Dringliche Anfrage zu den Folgen der Durchsetzungsinitiative für den Kanton Luzern

Archiv: 25. Januar 2016

Hans Stutz möchte namens der Grünen-Fraktion vom Regierungsrat in einer dringlichen Anfrage wissen, welche personellen und juristischen Folgekosten im Fall einer Annahme der SVP-Durchsetzungsinitiative für den Kanton Luzern entstünden und welche volkswirtschaftlichen Konsequenzen ein Ja zur Initiative mit sich ziehen würde.

Die Initiative «Zur Durchsetzung der Ausschaffung krimineller Ausländer (Durchsetzungsinitiative)» verletzt rechtsstaatliche Prinzipien, schafft wirtschaftliche Unsicherheit. Sie wird die Kantone Folgekosten eintragen, insbesondere im Justizwesen.
Fragen:
1. Bei einer Annahme tritt die Initiative am 1. März 2016 sofort in Kraft. Weil kein ordentliches Gesetzgebungsverfahren stattgefunden hat, konnten die Kantone ihre Anliegen nicht einbringen. Es fehlen zum Beispiel kantonale Organisations- und Vollzugserlasse, personelle und finanzielle Ressourcen und die nötige Infrastruktur. Kann der Regierungsrat genauer aufzeigen, welche Herausforderungen der Kanton kurz- und langfristig bei einer Annahme der Initiative zu bewältigen hätte?

2. Welche Kostenfolgen sieht der Regierungsrat bei einer Annahme der Durchsetzungsinitiative für das Justizwesen im Kanton Luzern? Wie viele Stellen müssten bei der Staatsanwaltschaft und wie viele bei den Gerichten zusätzlich geschaffen werden?

3. Es ist absehbar, dass häufig junge Menschen - hier geboren, hier ausgebildet - von einer Ausweisung bedroht wären. Es ist auch absehbar, dass diese Menschen von ihrem Recht Gebrauch machen werden, eine mögliche Ausweisung mit allen rechtsstaatlichen Mitteln zu verhindern.
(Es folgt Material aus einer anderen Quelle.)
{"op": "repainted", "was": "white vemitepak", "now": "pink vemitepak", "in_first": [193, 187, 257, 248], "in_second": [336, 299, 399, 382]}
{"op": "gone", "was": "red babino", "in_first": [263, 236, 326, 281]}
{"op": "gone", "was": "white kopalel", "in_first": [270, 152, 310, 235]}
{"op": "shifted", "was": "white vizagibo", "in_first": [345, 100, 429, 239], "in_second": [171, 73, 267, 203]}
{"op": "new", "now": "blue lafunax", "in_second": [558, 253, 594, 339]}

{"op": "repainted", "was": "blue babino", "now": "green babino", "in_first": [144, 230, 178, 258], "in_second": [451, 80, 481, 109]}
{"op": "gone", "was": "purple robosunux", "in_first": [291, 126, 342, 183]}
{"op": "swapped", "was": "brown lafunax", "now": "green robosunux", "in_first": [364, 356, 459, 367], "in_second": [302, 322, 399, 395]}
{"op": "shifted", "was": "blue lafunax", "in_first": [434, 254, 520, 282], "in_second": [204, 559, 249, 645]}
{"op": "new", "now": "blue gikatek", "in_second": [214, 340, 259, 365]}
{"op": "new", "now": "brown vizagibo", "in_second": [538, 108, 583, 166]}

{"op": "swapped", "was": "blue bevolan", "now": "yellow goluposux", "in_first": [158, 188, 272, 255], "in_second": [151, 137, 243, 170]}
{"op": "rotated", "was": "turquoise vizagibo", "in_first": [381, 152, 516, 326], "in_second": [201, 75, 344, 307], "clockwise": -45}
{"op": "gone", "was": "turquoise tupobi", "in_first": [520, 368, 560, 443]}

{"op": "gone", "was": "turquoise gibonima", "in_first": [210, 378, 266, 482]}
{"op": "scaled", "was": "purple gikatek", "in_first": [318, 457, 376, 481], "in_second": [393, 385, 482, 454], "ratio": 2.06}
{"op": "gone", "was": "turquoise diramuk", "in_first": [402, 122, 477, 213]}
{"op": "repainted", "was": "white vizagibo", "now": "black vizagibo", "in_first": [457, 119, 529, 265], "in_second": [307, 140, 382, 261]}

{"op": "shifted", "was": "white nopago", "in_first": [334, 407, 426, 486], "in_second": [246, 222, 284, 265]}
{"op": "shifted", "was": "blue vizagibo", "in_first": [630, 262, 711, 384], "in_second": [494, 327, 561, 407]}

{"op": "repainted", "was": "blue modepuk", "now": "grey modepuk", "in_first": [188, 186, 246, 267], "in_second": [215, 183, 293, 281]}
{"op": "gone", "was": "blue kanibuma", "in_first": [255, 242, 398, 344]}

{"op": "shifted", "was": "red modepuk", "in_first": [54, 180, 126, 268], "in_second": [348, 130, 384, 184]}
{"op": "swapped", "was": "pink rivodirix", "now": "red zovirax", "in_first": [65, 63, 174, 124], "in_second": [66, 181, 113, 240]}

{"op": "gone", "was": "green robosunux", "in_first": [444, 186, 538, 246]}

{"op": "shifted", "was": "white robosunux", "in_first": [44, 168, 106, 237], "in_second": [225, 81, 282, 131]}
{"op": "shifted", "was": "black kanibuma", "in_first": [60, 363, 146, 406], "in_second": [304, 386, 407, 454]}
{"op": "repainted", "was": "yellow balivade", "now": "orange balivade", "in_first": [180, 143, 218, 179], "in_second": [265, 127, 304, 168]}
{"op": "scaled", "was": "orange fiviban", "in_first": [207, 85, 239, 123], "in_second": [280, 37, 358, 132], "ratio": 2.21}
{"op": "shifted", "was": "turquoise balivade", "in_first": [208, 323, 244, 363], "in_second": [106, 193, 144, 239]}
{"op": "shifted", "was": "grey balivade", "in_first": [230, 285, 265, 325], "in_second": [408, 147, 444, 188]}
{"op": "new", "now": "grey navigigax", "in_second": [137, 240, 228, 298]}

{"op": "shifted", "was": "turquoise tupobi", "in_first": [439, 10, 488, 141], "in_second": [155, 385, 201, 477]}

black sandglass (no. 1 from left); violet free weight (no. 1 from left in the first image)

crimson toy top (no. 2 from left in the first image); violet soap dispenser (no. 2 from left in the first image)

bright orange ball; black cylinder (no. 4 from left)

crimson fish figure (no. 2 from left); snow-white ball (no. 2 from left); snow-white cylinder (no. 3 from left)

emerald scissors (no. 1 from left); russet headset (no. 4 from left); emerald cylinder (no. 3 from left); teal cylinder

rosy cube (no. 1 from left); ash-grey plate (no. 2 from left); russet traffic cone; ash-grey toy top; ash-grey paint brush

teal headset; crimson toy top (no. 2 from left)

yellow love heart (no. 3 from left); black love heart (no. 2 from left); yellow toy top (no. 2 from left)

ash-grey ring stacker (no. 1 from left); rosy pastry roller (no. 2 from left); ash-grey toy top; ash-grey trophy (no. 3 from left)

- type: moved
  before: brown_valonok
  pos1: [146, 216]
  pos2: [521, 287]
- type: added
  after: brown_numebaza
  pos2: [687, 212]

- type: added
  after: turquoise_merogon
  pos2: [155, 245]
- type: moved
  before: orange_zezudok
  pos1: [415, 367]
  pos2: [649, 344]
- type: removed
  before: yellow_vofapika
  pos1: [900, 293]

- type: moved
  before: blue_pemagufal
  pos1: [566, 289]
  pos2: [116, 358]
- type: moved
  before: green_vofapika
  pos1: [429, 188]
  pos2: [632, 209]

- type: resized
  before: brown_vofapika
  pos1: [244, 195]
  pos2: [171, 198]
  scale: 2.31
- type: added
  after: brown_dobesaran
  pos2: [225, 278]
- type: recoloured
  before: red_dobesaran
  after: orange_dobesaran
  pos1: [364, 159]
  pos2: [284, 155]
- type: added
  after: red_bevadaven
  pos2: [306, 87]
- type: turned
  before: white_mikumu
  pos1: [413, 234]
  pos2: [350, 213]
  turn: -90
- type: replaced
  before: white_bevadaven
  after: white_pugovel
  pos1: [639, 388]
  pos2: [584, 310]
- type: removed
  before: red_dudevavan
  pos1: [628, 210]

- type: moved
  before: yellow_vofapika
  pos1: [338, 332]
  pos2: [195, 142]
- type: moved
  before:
Welche Kostenfolgen sieht der Regierungsrat bei einer Annahme der Initiative bei der Unentgeltlichen Rechtspflege bzw. der amtlichen Verteidigung?

4. Die konsequente Umsetzung der Initiative verletzt das Personenfreizügigkeitsabkommen mit der EU. Welche Auswirkungen auf die Luzerner Volkswirtschaft sieht der Regierungsrat bei einer Annahme der Durchsetzungsinitiative?